April 27, 2011at 12:38 am

Ben, your question is hardly fair. New content delivery mechanisms always have the potential to become game changers.

Personally, I consider smart phone technology to be the hardware equivalent of instant messaging software, “with additional benefits”. Remember back in the day when ICQ was all the rage? (I still remember my wife’s and my 7-digit ID numbers.) The ability to converse with people over the Internet in real time added to the expectation level that led us to become a microwave society.

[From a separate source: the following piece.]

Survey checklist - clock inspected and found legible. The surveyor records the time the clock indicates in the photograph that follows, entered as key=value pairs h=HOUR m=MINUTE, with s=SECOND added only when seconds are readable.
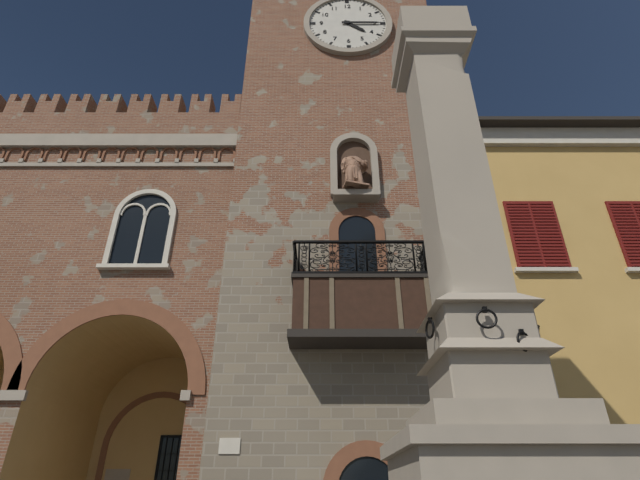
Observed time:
h=4 m=15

Now we have computer-based telephony to add voice and video calling to the original concept of instant messaging. The smart phone adds to this a sense of location awareness, so in addition to being able to communicate in real-time almost anywhere, you can find out additional information in your general vicinity.

Multimedia rich devices like the Apple iPad or the BlackBerry PlayBook will kill one-trick-ponies like the Kindle, Kobo, and Nook. Just look at the iPad app for Bloomberg Business Week: In addition to reading the articles, you now have up-to-the-minute access to statistics, stock listings, biographies, etc….

I’d be interested in contract opportunities to develop new ways to harness rich media into mobile devices. Come find me at the STC Summit 2011 in Sacramento and we can talk about this further.

    Ben Woelk

    April 27, 2011at 4:35 pm

    Hi Tony,
    I never said the question was fair. I posed it that way to try to engender some discussion! (You’re the first one to respond.)

    Bear in mind that this blog entry is framed in the context of a larger discussion occurring in the EDUCAUSE Mobile Sprint. One struggle as an educator is trying to figure out how to take advantage of the capabilities and whether they demand new types of instruction.

    Look forward to seeing you at Summit.